# Just got this one!!



## TheDogSlayer1 (Dec 15, 2006)

Went out and made one set tonight. It was clear and -1 degrees with a 15 mph wind (COLD) about -22 windchill. Called in 2 but only got the second one. Couldn't get the first one stopped before he got my wind at 50 yds. finally got the second one stop by yelling at him. Shot it at 30 yards. The light in the sky in the picture is the moon at about 12:30 am.


----------



## Fallguy (Jan 23, 2004)

Nice job calling! That is one cool picture with the moon like that.


----------



## jonesy12 (Apr 1, 2008)

That is an awesome picture with the moon! Nicely done :beer:


----------



## blhunter3 (May 5, 2007)

Good job.


----------



## R Buker (Oct 29, 2005)

Good job.

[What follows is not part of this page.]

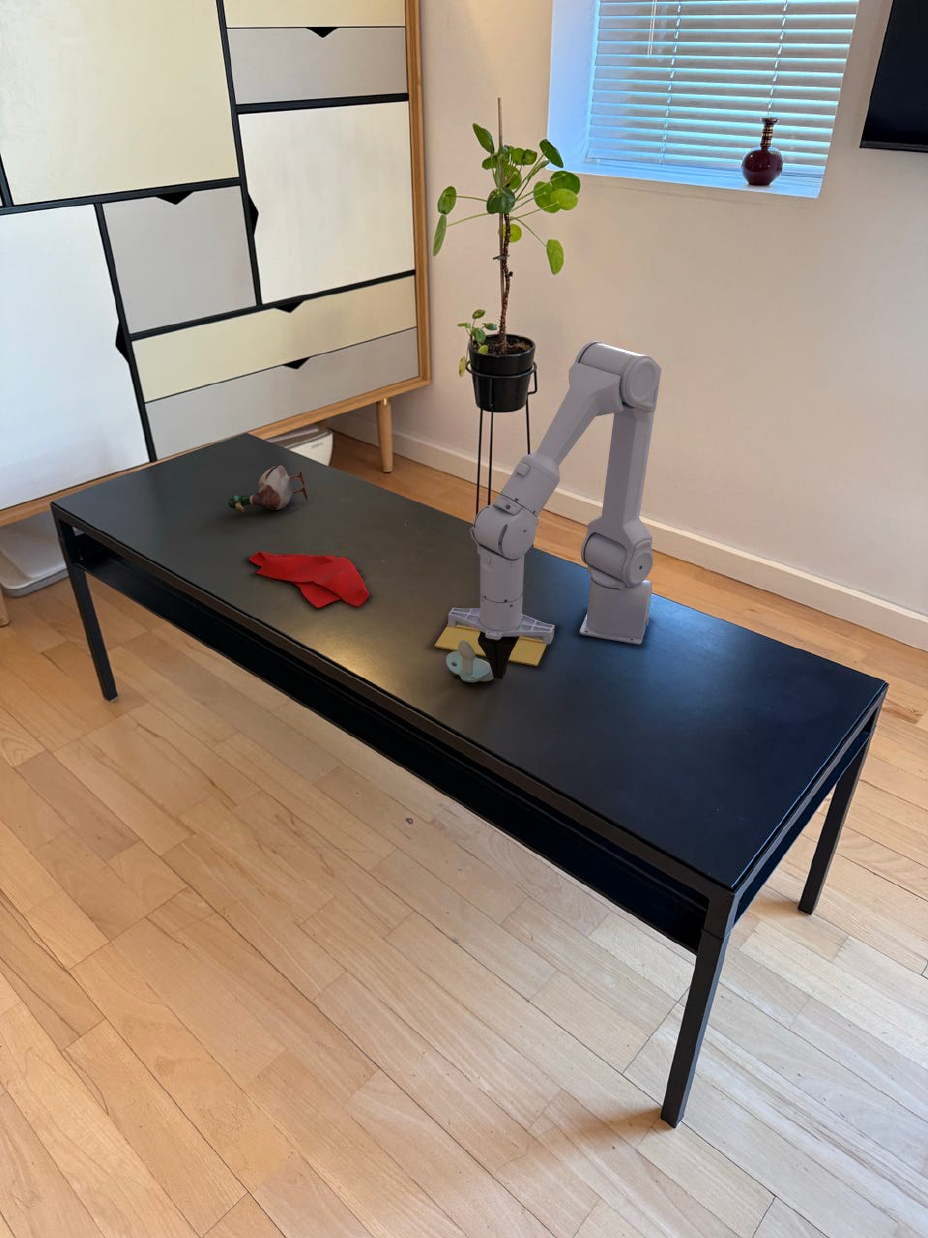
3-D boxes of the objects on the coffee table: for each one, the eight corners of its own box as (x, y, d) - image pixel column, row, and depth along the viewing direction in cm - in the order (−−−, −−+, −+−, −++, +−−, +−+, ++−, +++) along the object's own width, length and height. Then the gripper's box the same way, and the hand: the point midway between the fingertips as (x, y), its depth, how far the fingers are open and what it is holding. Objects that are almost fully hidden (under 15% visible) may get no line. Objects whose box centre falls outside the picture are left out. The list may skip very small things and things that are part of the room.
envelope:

Too bad about the first one but you redeemed yourself!


----------



## Plainsman (Jul 30, 2003)

Even without the moon that is a super picture, and a nice coyote. I seen your pic with that big boy yesterday. We havn't talked enough for me to give you a bad time and you might have taken it wrong, but I had to bite my tongue all day to not ask " how tall are you about 4 ft 11 inches" lol. 

I have never used my photoshop. Perhaps because I am no good at it, and it just isn't as much satisfaction as the real McCoy. However, just for a fun picture a bigger moon would be neat. Try one of these if you want to.








photoshop this into the pic. Maybe something smaller, but I only have larger. 

Here is a smaller one, but without the black surround it would be harder to photoshop.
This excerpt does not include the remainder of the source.